Next state government to inherit healthcare mess

Thanks to Republican administrations in Trenton and in Washington, the New Jersey administration that will replace Chris Christie will be facing giant problems in the provision of healthcare to the state’s low- and middle-income residents.

nj-medicaid-450.jpgA full fifth of the state’s residents, including 800,000 of its children and half a million adults who qualified under the Affordable Care Act, rely on Medicaid, the government-funded health program, for their medical coverage.

But problems with healthcare delivery in the state, and the GOP-dominated Congress’s planned repeal of the ACA, threaten their access to care.

The New Jersey Health Care Quality Institute recently released a report recommending changes to Medicaid delivery that it said would both cut unneeded costs to the program, which comprises a full 20 percent of the state’s budget, while improving services.
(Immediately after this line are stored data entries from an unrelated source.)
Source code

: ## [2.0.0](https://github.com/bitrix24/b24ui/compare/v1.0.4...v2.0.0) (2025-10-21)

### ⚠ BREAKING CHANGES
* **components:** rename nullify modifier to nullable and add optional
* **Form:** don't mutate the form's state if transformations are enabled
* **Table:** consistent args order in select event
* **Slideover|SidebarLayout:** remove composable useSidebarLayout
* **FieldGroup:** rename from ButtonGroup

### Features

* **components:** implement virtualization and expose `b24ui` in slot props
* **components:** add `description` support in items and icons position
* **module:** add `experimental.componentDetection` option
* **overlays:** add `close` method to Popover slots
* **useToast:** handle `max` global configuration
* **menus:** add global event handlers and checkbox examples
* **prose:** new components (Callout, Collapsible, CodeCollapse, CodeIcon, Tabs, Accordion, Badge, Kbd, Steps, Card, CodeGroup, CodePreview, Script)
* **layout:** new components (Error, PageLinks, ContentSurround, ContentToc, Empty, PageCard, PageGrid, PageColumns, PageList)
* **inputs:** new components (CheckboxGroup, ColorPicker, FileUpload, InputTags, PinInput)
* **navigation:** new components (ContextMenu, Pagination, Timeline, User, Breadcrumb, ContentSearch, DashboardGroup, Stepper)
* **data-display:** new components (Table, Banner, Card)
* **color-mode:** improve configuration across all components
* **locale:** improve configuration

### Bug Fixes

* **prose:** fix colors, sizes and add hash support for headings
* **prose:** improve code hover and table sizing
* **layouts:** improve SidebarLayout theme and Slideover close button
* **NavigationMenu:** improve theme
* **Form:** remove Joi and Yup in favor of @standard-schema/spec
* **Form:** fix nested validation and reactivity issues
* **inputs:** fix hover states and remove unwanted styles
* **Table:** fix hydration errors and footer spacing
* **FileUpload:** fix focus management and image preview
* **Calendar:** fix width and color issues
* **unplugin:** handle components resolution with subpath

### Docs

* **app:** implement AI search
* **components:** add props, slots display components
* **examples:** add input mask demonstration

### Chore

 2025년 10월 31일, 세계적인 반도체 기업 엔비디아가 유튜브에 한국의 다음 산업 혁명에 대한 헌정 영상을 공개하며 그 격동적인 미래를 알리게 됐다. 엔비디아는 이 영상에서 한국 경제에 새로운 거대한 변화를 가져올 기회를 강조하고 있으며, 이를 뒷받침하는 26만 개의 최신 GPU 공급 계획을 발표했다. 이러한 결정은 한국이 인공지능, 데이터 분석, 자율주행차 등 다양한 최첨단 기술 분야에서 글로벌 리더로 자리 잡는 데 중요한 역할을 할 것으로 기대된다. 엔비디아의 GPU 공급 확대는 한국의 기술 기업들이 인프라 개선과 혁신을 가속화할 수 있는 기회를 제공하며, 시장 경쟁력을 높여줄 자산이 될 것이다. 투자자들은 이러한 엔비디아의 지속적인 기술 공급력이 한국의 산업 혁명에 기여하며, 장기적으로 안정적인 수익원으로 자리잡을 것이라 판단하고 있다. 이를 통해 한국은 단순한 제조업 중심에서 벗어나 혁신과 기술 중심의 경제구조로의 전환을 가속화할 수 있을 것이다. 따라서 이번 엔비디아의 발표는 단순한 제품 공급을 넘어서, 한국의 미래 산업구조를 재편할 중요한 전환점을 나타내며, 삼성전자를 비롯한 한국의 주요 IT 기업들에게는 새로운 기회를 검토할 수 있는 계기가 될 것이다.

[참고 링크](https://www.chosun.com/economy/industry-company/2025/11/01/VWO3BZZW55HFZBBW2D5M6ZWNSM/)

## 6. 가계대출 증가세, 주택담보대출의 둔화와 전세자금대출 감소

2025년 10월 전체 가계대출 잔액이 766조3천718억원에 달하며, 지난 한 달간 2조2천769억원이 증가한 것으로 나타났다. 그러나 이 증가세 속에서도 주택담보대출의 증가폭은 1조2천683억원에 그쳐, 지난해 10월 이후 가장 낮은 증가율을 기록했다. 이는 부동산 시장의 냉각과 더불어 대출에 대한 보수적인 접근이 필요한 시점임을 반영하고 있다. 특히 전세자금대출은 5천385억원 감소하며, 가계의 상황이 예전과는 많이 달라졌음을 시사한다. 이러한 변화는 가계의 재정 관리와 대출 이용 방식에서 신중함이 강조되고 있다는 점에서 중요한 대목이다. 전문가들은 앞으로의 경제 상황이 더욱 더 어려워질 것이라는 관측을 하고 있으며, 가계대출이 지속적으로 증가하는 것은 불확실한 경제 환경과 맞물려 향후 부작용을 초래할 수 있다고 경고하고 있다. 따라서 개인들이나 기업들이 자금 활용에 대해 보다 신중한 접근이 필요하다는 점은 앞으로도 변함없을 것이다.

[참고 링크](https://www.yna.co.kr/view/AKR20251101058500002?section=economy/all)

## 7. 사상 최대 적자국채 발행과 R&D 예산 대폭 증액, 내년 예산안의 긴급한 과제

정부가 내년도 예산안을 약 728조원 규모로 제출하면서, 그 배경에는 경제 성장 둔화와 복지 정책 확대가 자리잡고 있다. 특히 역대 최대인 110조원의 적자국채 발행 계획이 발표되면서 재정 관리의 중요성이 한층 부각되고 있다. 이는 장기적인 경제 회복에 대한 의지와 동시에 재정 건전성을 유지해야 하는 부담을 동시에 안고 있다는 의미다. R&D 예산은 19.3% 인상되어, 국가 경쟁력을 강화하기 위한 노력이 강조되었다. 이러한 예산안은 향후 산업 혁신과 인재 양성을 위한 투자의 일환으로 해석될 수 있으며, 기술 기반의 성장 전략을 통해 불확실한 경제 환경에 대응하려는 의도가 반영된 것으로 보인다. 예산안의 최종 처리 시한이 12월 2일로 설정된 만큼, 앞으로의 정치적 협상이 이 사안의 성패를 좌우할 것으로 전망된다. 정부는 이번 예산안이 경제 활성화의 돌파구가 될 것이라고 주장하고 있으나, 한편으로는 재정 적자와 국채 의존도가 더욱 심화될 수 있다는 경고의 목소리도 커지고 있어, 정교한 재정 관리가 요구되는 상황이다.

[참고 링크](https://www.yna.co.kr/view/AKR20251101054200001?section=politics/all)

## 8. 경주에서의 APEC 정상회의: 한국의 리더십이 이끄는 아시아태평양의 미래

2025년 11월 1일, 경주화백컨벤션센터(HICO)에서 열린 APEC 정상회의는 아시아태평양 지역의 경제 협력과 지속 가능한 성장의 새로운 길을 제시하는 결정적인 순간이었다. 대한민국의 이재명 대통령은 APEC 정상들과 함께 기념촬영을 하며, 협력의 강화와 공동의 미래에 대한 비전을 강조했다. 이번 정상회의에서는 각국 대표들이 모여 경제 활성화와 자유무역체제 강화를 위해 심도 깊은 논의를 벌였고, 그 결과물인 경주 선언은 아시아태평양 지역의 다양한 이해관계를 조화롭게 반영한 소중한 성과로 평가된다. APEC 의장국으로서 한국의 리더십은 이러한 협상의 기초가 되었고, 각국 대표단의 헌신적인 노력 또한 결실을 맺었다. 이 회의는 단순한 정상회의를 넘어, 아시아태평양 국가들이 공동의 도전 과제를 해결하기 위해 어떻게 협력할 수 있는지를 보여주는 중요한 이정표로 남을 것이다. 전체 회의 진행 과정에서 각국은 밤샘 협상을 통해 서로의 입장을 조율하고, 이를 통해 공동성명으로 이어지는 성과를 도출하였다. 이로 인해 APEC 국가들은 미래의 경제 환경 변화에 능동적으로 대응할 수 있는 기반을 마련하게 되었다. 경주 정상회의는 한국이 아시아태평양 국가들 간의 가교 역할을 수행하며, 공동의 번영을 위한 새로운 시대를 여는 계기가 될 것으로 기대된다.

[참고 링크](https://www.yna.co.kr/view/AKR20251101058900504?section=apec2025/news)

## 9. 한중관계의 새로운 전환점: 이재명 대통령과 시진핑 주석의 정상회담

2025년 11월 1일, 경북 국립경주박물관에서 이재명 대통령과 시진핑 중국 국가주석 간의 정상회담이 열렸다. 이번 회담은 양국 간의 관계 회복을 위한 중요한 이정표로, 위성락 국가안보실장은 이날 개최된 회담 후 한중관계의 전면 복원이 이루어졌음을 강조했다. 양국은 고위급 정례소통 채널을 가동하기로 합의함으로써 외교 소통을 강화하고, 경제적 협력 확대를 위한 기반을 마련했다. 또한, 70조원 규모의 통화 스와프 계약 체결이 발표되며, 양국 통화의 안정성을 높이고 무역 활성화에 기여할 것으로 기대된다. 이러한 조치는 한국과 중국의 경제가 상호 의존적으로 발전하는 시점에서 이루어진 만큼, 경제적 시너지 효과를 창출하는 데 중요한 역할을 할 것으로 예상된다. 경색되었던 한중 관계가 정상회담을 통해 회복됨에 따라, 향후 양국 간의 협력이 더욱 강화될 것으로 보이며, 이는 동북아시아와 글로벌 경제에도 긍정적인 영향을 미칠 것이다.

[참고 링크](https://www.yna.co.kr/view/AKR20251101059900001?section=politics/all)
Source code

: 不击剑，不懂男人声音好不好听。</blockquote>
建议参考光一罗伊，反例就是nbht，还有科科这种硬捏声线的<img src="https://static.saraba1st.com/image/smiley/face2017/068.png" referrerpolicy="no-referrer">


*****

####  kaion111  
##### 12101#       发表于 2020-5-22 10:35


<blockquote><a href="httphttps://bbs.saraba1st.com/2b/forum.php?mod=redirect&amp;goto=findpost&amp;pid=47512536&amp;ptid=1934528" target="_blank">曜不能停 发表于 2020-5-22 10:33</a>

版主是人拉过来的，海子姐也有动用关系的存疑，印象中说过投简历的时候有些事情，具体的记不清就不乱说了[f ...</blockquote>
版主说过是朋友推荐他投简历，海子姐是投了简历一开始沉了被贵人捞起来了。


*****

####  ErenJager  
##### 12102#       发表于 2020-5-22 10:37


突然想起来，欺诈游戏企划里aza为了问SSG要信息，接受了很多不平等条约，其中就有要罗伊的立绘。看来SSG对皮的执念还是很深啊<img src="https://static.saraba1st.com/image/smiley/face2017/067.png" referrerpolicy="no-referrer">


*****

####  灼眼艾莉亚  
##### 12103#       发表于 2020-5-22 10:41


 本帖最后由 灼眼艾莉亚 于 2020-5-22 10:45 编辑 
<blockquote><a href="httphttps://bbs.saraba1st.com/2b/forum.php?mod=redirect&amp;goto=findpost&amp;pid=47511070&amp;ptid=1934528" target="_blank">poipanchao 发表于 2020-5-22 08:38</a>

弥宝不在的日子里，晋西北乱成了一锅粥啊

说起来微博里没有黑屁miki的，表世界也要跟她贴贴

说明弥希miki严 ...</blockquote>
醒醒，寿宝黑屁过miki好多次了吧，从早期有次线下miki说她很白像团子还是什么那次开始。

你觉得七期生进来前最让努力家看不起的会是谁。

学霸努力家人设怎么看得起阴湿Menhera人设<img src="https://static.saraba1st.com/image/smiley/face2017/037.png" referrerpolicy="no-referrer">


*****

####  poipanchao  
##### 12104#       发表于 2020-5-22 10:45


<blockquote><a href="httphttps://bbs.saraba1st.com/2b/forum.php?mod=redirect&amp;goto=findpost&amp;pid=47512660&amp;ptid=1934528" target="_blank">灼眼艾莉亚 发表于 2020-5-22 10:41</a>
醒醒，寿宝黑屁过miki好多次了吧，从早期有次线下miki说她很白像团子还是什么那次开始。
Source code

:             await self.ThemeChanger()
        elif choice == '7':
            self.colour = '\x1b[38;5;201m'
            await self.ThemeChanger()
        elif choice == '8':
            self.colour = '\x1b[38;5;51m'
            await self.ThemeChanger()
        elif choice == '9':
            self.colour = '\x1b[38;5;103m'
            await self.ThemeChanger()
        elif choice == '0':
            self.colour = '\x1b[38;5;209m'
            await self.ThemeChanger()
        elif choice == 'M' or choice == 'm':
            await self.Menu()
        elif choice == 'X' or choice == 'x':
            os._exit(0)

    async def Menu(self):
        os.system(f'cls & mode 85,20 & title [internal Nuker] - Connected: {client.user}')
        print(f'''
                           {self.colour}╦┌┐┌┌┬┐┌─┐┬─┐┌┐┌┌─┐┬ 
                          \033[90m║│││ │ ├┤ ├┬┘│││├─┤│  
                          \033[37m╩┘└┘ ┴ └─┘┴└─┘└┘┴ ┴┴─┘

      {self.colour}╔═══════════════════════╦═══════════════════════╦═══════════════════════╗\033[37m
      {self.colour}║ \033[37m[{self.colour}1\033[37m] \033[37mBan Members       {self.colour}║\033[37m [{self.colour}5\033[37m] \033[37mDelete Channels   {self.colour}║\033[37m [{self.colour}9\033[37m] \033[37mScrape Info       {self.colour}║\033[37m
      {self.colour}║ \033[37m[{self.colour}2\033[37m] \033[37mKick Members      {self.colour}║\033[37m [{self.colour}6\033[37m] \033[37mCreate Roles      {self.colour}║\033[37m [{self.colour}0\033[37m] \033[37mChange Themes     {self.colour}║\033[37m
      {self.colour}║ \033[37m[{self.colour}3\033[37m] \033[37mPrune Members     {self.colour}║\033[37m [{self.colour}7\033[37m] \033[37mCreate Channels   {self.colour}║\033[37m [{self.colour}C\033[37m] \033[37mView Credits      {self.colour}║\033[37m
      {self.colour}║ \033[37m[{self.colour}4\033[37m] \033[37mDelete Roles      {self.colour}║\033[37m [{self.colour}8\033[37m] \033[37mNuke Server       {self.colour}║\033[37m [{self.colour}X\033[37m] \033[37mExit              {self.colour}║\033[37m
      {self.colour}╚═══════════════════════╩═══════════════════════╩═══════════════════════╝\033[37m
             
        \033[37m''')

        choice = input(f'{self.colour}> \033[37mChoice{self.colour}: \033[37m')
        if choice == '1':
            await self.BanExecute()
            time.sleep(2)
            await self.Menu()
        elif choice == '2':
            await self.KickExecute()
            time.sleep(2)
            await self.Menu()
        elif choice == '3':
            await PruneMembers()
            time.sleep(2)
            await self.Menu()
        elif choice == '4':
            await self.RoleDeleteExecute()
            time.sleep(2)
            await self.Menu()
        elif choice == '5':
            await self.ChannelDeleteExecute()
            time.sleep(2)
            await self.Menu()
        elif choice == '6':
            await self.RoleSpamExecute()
These include, for example, consolidating a patient’s mental and physical health care and using telecare services.

Another recommendation, however, points out the complexity of trying to cut costs and improve care under the onus of GOP control: The report noted that pregnancy and childbirth care accounts for $1 billion of the Medicaid budget each year, accounting for 42 percent of all births in the state and including a large number of C-sections and extended NICU stays that could be reduced with better prenatal care.

The GOP’s new national legislation, however, cuts funds from Planned Parenthood and other clinics where the low-income women most at risk seek prenatal care if those clinics also provide safe, legal abortions, and in fact denies funds to any insurance plan that includes safe, legal abortions, greatly reducing their access to care.

Additionally, the GOP Congress wants to provide funding for Medicaid to the states in block grants, leaving New Jersey to make up the (sure to be considerable) shortfall itself, and to make it harder for people who are not continually on Medicaid (for example, those who get a decent paying job to get off welfare but then lose that job) to get back into the program.

New Jersey pays more into the federal government than it gets back, and it has an affluent enough resident base to mitigate some of the worst effects of punitive federal legislation, but it will take a progressive, Democratic administration with the population’s health as a priority to ensure that happens.